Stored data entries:
┌──
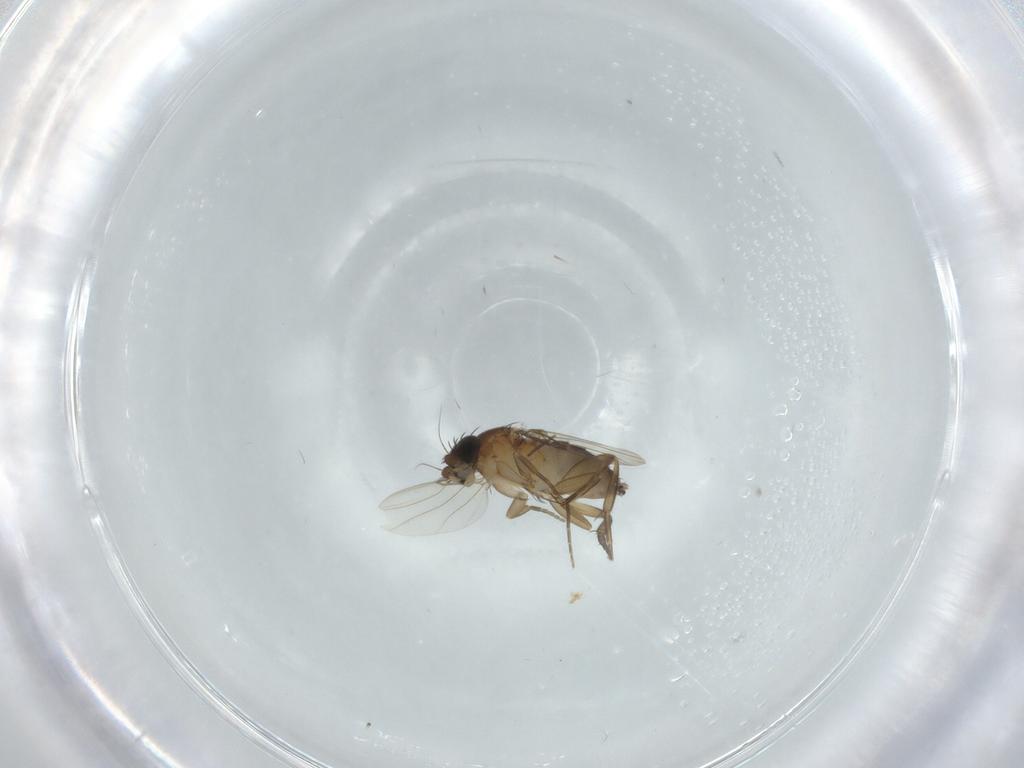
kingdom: Animalia
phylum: Arthropoda
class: Insecta
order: Diptera
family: Phoridae
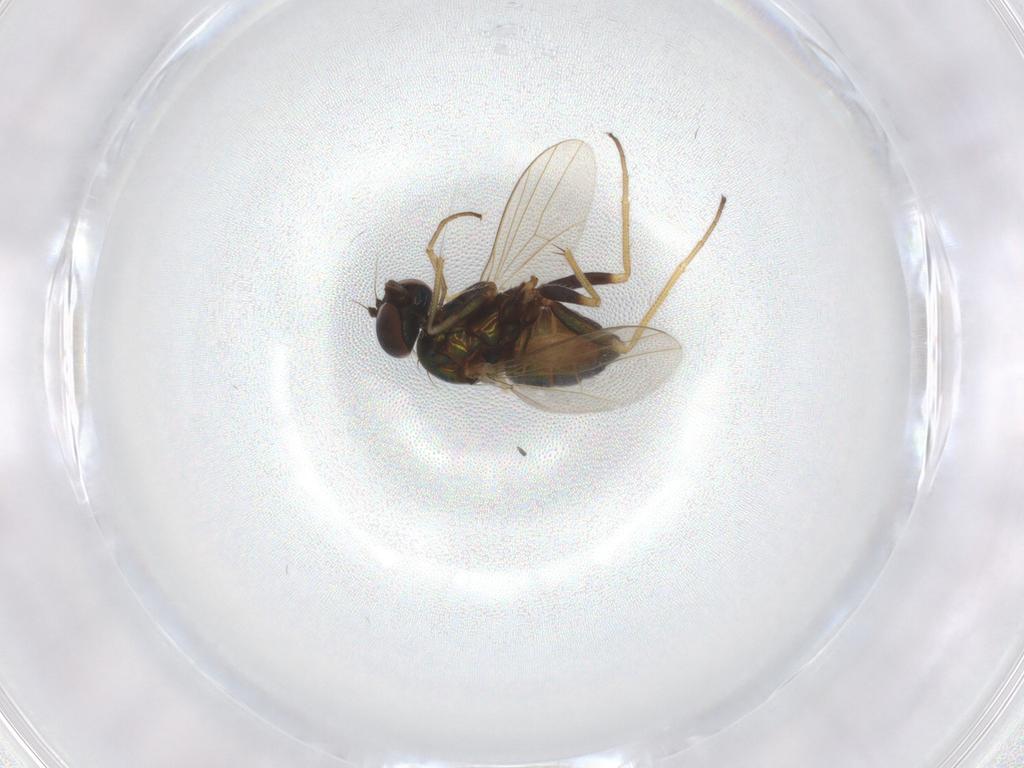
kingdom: Animalia
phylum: Arthropoda
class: Insecta
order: Diptera
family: Dolichopodidae
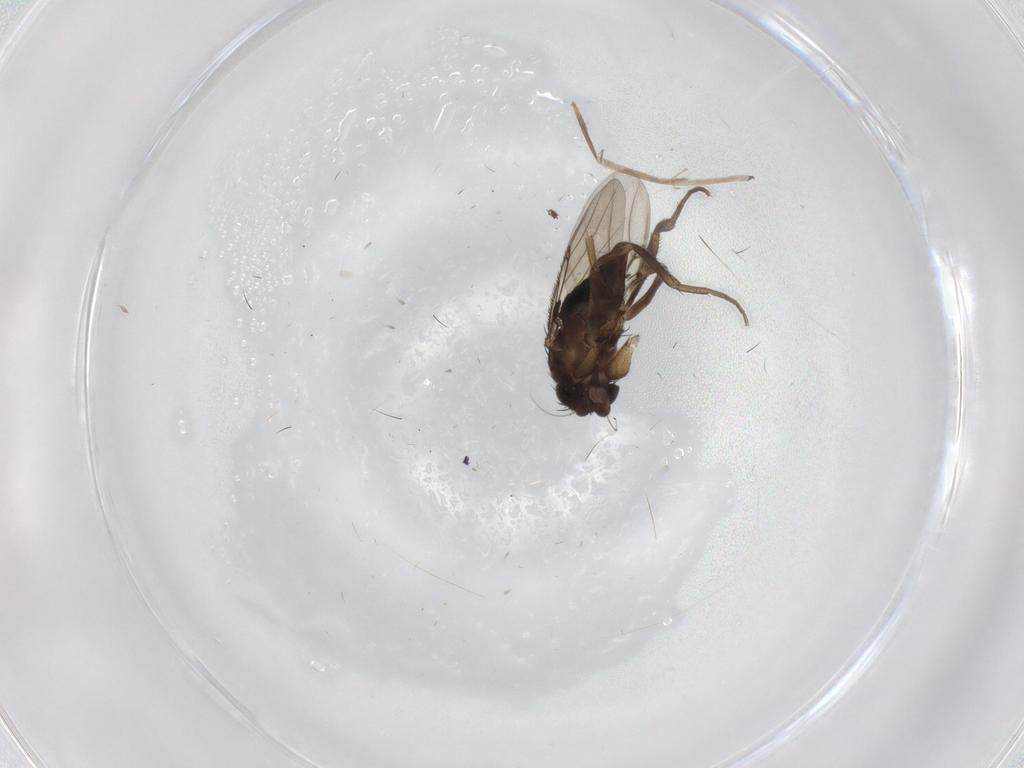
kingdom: Animalia
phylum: Arthropoda
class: Insecta
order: Diptera
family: Phoridae
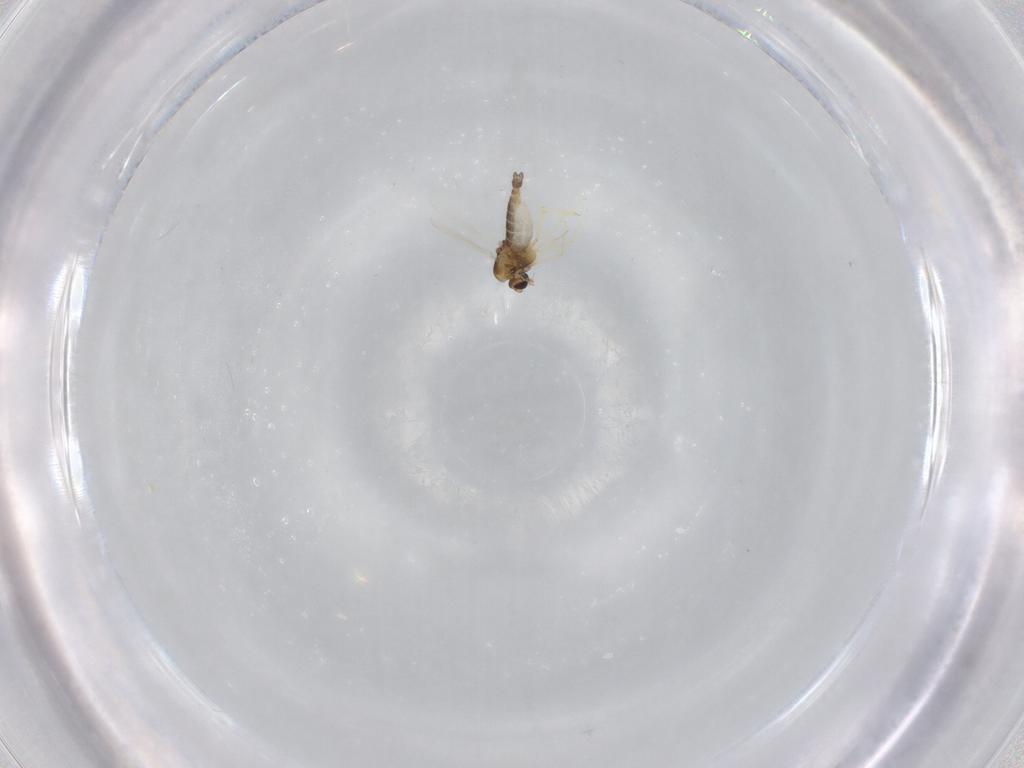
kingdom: Animalia
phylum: Arthropoda
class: Insecta
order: Diptera
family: Chironomidae
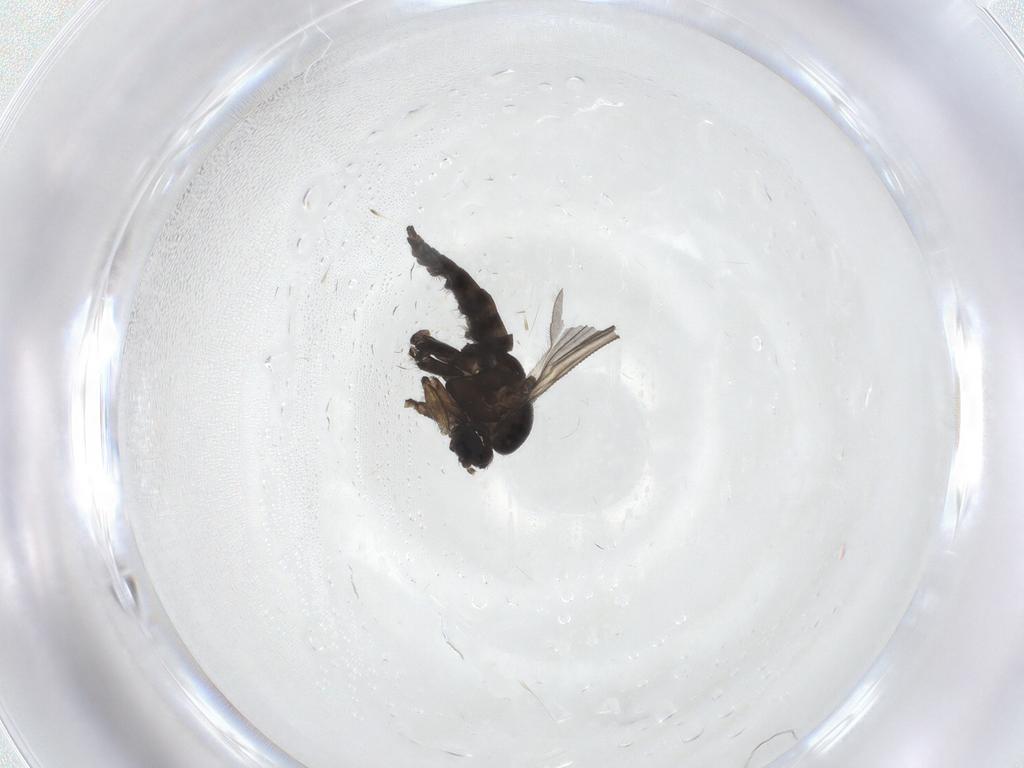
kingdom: Animalia
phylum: Arthropoda
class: Insecta
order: Diptera
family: Sciaridae
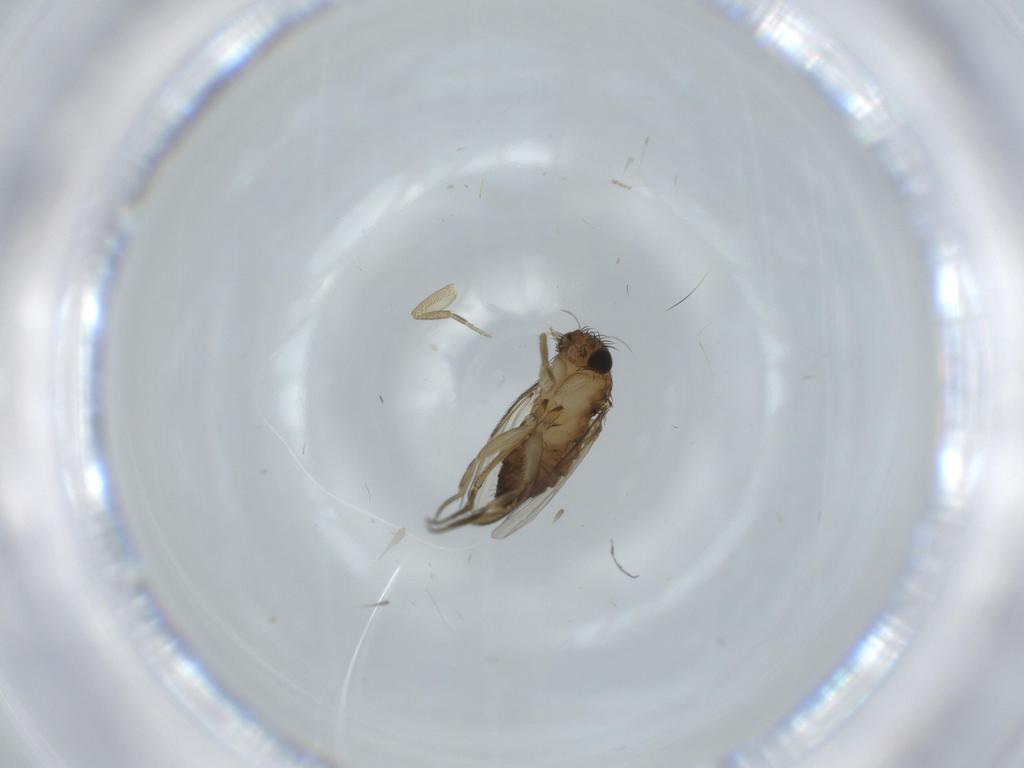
└──
[TASK DIRECTIONS] Copy every line of the data above verbatim, leaving the pictures out of your answer.

[FINISHED EXERCISE]
kingdom: Animalia
phylum: Arthropoda
class: Insecta
order: Diptera
family: Phoridae
kingdom: Animalia
phylum: Arthropoda
class: Insecta
order: Diptera
family: Dolichopodidae
kingdom: Animalia
phylum: Arthropoda
class: Insecta
order: Diptera
family: Phoridae
kingdom: Animalia
phylum: Arthropoda
class: Insecta
order: Diptera
family: Chironomidae
kingdom: Animalia
phylum: Arthropoda
class: Insecta
order: Diptera
family: Sciaridae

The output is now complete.